Percentage of the requests served within a certain time (ms)
50% 6
66% 7
75% 7
80% 8
90% 9
95% 10
98% 20
99% 24
100% 132 (longest request)

Large Amounts of Memory with GC

Often times we have to use large amounts of memory with the Event Store (up to 70 gb in our current running environments). I have gotten the question many times of how do we do this and not get killed by the garbage collector.

When the garbage collector runs it will stop all of your threads, iterate through your heaps and figure out what to kill and what not to based upon what is rooted via other references or current stacks http://msdn.microsoft.com/en-us/magazine/bb985010.aspx is a pretty good description of how it works. There have also recently been changes to the collector to make it much better http://blogs.msdn.com/b/dotnet/archive/2012/07/20/the-net-framework-4-5-includes-new-garbage-collector-enhancements-for-client-and-server-apps.aspx discusses.

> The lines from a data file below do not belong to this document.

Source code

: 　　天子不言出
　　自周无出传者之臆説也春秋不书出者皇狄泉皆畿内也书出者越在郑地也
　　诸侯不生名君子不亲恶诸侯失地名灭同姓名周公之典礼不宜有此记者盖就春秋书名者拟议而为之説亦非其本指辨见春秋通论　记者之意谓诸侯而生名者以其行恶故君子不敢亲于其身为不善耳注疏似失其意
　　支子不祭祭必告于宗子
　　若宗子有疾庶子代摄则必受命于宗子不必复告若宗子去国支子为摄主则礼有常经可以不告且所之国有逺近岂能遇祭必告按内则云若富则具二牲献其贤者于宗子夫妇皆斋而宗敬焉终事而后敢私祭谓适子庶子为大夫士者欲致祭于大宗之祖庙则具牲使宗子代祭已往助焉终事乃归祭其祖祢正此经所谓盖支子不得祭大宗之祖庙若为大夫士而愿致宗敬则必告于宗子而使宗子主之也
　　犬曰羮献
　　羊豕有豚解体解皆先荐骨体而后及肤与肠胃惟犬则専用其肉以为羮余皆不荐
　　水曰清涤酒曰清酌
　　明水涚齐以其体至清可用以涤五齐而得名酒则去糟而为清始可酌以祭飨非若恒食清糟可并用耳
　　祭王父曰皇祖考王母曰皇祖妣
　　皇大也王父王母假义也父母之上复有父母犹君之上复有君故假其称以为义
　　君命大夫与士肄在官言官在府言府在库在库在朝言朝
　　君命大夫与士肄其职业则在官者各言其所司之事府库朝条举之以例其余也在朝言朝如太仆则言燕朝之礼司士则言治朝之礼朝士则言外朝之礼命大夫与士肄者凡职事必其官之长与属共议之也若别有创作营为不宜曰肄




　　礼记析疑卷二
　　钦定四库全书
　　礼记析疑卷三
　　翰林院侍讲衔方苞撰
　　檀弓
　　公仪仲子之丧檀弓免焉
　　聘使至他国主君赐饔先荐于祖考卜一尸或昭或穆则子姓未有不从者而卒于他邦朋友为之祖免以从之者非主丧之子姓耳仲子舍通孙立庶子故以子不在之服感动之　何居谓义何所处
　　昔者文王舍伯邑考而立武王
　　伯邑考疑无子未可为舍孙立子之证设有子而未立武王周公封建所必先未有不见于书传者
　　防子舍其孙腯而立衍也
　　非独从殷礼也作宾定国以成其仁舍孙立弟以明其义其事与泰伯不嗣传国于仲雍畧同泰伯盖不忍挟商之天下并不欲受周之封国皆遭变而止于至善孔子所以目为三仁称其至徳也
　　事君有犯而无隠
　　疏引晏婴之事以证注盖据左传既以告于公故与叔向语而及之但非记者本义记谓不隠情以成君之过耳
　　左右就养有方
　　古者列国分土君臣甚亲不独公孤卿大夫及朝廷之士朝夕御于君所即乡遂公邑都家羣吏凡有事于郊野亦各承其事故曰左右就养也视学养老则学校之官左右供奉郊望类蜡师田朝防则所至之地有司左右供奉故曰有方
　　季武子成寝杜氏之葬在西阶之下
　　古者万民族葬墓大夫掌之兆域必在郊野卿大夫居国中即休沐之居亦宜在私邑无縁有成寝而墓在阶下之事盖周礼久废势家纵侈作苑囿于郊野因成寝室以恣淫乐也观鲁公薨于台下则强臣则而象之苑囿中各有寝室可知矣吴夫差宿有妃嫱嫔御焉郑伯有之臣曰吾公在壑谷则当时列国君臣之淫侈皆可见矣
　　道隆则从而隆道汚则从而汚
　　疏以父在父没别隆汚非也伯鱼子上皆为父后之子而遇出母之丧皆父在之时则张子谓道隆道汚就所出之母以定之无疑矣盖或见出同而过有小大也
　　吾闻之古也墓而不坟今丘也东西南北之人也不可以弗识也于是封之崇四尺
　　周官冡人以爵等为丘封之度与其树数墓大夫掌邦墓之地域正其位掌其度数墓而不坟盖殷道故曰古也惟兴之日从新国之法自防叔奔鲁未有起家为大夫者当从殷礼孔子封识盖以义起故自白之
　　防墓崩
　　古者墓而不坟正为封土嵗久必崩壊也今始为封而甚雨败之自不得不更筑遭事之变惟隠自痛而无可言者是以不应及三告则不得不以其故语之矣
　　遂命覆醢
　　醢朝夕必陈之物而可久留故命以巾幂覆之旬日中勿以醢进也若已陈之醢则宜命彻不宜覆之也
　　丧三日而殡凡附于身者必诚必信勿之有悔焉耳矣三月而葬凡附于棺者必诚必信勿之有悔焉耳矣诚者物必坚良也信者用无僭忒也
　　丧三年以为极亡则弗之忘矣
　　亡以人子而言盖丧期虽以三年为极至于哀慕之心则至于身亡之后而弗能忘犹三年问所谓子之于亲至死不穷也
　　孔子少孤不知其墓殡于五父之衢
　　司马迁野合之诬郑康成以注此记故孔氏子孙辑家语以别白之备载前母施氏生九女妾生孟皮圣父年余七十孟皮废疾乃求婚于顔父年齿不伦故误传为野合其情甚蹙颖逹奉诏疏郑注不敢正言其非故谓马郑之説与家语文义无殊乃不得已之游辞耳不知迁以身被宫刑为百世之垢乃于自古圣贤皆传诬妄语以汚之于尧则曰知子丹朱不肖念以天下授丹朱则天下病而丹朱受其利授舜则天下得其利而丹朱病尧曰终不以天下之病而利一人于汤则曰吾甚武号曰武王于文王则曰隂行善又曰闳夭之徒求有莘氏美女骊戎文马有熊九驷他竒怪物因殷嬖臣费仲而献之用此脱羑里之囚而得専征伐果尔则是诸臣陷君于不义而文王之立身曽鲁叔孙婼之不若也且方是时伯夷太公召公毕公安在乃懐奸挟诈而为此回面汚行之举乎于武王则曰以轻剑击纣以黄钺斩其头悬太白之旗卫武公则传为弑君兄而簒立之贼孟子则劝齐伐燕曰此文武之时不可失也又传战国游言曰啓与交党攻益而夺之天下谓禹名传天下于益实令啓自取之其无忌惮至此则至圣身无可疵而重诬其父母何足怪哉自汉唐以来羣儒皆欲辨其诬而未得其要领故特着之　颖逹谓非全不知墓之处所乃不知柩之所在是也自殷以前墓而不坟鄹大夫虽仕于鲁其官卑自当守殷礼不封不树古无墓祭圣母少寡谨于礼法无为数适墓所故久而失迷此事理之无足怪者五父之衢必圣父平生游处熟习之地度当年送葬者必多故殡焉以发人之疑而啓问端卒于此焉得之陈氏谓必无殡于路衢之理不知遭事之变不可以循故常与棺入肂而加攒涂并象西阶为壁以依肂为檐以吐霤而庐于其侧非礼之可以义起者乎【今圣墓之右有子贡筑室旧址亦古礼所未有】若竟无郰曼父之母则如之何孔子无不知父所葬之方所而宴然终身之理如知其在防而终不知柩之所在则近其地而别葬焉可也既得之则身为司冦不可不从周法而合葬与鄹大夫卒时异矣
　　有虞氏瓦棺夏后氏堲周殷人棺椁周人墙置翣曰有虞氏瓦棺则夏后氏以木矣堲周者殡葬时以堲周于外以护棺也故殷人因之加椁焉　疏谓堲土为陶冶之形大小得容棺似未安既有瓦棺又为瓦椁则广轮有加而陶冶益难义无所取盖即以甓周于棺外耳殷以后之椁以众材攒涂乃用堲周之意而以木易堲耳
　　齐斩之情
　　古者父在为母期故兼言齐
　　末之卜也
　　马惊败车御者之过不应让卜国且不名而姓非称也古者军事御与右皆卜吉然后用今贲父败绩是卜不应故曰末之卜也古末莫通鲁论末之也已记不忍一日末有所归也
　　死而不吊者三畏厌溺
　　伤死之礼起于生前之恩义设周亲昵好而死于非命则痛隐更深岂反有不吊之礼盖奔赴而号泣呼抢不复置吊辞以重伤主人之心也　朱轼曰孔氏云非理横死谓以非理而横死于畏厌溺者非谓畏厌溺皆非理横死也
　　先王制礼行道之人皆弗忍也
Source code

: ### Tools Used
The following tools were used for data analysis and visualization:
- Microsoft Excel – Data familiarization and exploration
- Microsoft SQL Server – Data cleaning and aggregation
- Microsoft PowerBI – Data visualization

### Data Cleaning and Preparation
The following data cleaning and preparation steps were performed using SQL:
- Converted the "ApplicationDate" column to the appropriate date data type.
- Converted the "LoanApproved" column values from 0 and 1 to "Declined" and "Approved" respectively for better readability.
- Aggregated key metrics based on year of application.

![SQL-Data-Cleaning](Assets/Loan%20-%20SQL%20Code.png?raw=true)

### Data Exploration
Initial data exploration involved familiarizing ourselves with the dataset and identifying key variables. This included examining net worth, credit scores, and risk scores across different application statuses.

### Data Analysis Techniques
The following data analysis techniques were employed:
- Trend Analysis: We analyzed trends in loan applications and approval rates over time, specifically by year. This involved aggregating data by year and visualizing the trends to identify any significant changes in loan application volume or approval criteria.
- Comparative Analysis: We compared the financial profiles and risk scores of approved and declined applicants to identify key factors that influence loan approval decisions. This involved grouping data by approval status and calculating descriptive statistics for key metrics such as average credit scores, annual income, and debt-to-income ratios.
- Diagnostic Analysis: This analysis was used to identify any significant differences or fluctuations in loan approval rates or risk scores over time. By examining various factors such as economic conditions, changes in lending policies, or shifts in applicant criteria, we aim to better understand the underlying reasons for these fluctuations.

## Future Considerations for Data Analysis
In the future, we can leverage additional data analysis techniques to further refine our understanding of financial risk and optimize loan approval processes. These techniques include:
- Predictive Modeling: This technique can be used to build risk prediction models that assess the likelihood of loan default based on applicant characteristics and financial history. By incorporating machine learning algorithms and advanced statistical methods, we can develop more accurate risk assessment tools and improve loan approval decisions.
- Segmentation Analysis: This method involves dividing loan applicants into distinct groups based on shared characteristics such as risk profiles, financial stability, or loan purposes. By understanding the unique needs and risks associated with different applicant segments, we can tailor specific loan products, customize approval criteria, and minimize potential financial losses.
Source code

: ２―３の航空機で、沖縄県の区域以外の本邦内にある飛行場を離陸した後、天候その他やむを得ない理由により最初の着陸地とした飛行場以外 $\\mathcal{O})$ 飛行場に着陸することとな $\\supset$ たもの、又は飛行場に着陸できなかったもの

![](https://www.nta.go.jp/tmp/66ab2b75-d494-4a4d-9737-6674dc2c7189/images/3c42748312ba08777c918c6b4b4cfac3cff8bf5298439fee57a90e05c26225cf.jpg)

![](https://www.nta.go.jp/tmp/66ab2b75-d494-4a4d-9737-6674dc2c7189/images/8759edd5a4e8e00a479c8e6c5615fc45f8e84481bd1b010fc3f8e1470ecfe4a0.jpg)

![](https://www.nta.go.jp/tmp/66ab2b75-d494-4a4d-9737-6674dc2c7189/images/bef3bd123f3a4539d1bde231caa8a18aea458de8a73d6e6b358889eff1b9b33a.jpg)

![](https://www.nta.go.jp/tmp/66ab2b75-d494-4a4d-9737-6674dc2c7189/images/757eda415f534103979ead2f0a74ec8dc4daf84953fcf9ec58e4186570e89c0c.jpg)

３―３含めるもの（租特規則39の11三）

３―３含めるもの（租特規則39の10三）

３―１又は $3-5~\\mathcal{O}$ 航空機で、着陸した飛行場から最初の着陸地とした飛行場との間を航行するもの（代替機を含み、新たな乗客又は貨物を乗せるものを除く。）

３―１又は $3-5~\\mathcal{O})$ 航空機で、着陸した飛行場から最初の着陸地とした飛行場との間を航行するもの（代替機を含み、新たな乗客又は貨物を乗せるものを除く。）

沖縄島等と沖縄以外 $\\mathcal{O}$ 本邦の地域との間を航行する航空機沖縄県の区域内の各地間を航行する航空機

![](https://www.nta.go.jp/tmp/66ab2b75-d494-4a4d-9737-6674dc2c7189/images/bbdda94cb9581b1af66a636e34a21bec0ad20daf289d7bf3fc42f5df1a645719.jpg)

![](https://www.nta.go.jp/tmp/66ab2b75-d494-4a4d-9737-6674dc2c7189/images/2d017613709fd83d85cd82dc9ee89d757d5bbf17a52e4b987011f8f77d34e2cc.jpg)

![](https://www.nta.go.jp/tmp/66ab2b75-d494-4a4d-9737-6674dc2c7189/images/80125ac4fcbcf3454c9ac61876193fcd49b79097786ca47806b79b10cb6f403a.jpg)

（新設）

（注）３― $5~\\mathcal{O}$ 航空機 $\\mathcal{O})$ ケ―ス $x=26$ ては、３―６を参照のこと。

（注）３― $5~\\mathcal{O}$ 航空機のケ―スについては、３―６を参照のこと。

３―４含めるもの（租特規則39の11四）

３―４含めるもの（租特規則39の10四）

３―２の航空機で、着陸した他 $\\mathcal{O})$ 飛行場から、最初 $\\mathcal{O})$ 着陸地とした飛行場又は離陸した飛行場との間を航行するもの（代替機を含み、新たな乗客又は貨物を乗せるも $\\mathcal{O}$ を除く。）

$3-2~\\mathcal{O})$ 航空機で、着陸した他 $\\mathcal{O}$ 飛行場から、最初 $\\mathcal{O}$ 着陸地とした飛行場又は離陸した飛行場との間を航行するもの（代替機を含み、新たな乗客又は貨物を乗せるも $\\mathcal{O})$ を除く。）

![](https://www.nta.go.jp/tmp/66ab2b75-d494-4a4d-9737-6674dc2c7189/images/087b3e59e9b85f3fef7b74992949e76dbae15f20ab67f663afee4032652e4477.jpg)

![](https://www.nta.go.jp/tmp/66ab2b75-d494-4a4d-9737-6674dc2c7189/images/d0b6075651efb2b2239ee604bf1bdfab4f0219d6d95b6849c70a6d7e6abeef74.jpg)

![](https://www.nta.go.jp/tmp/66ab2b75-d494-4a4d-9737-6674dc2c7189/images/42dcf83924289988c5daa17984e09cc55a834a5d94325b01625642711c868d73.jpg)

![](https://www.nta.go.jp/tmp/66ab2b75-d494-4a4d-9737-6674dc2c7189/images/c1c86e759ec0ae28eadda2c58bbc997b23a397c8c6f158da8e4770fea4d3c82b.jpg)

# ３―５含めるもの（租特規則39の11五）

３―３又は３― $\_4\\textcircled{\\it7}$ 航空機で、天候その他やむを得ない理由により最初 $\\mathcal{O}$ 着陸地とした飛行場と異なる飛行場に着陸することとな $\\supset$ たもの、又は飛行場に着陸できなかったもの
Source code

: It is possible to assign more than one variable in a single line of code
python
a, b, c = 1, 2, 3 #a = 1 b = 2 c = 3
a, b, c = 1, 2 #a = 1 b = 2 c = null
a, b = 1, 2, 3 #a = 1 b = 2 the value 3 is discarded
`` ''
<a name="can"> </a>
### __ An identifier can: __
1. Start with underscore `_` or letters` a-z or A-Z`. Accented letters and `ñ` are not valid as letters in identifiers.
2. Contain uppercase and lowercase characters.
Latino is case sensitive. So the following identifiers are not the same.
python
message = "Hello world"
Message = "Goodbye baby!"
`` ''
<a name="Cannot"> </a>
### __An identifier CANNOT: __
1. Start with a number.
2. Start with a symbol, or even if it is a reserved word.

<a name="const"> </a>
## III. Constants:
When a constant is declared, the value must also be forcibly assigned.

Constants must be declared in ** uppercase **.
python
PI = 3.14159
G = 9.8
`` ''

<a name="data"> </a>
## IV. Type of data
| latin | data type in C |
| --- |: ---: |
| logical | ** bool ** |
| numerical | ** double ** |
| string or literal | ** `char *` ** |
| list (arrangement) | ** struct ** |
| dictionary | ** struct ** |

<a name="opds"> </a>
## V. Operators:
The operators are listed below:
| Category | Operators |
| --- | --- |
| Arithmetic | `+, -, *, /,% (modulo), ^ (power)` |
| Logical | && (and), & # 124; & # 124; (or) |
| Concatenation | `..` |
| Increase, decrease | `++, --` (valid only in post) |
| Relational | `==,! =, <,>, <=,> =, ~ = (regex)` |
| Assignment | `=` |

There are however two ways that you can help lower the impact of the garbage collector on you. The first is to use the large object heap http://msdn.microsoft.com/en-us/magazine/cc534993.aspx. The Large Object Heap is for large objects and does not get compacted. This can dramatically lower your use of memory. Allocate big chunks and reuse them (or just allocating big chunks for things that are actually big like say an index of a file). Always try to use value types here and don’t hold references if you can (will take a lot of work off the gc, 5m longs is much better to deal with than 5m objects). There is a drawback here however in that very often you will end up with a fragmented heap if you aren’t careful.

The other mechanism to avoid the managed memory problems is to stop using managed memory and use unmanaged memory. The main thing that needs to get loaded into memory for something like the event store is the data on disk. The OS can cache this as well for you but you can force it to happen by putting it into unmanaged memory. Unmanaged memory is not used enough from managed code. Think about all the places where you need MB of memory. The ES uses unmanaged memory. Very often if you see it using 16gb of memory it has a managed heap size of 200mb + unmanaged for all the rest. This helps to keep GC rates down.

We have not seen a huge perf difference between the LOH and putting things into unmanaged memory for things that live a long time. For short lived things beware the LOH (not compacted) though I have not tested yet with new GC to see if its changed.